When you find yourself dealing predominantly with urgencies, you never get to depth with your actions because you just look for the quickest way to stop the pain. Therefore, you keep readdressing the same problems when the short-term fix wears off.
It’s time to step off the urgent train and onto dealing with the important issues that will actually improve your business. Prioritize to be productive.
Set your top five priorities for the day – in order. If you get nothing else done, these five things will be completed, these five things will be done at the end of the day. The only way to overwhelm the urgencies is to do the necessary important things to stop the urgencies from happening to begin with. Yes, it may require extra effort and time commitment, but the alternative is to stay on the same non-productive gerbil wheel you find yourself on most days.

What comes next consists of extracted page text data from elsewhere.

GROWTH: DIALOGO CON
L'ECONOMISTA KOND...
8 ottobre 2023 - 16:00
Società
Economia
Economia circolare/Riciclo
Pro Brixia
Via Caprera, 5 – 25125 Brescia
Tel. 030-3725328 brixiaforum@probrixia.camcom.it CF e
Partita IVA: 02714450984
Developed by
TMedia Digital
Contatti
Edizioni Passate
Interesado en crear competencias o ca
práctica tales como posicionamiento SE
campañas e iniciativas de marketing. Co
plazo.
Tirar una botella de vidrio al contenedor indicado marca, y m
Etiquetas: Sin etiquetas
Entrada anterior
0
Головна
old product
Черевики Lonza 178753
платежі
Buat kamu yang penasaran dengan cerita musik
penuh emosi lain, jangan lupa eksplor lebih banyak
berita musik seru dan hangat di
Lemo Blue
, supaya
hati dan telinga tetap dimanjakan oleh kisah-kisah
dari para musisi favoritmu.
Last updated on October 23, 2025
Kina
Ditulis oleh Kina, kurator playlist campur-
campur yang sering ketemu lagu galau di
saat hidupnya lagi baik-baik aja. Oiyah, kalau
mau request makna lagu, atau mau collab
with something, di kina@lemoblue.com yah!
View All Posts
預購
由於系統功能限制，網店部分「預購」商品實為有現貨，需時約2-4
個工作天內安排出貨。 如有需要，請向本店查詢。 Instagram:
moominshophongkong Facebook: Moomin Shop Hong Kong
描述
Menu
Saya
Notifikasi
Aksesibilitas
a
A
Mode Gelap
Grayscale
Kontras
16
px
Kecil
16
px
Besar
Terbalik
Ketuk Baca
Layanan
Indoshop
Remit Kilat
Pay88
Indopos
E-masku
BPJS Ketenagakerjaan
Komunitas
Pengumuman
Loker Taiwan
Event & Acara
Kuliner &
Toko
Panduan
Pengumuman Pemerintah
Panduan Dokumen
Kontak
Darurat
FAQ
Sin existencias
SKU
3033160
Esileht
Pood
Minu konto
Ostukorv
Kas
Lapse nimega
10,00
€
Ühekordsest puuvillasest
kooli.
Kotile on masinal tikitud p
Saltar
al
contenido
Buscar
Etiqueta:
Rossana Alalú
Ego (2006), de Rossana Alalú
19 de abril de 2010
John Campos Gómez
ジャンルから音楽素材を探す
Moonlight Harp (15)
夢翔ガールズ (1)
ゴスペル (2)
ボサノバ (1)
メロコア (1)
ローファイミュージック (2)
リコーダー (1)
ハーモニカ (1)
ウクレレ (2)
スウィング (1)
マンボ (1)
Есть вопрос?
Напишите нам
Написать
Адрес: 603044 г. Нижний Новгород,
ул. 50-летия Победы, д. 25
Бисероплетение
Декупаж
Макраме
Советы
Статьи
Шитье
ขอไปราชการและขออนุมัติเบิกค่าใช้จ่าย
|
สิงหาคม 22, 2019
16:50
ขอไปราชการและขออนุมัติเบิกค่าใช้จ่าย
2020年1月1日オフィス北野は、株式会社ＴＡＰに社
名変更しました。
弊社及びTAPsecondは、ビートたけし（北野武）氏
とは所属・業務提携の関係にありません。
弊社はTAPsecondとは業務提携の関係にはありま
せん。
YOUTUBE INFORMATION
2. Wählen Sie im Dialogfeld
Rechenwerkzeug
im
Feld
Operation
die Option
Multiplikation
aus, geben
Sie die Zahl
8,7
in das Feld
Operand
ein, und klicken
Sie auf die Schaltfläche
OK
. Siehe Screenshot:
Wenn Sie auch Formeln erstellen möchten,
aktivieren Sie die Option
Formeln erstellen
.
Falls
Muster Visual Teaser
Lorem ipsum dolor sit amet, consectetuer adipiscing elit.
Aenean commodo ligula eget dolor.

While you are prioritizing your tasks, be mindful to prioritize your time as well. The wasted minutes in a day dealing with non-productive tasks can be alarming once you truly step back and look at how you are devoting your work time.
Where to start?
I have found for most executives in this whirlwind of non-productivity, they need to focus on the importance of building a proper foundation. After years of a “ready, shoot, aim” approach to running the business, the foundation for positive growth and focus has eroded. Ask yourself, “Where has my foundation crumbled that is causing all of these urgencies?” Do you have a firm description of policies and procedures? Do you have solid training programs for employees?
These are the important priorities you need to begin with to slow the flow of urgent cries for help in your organization.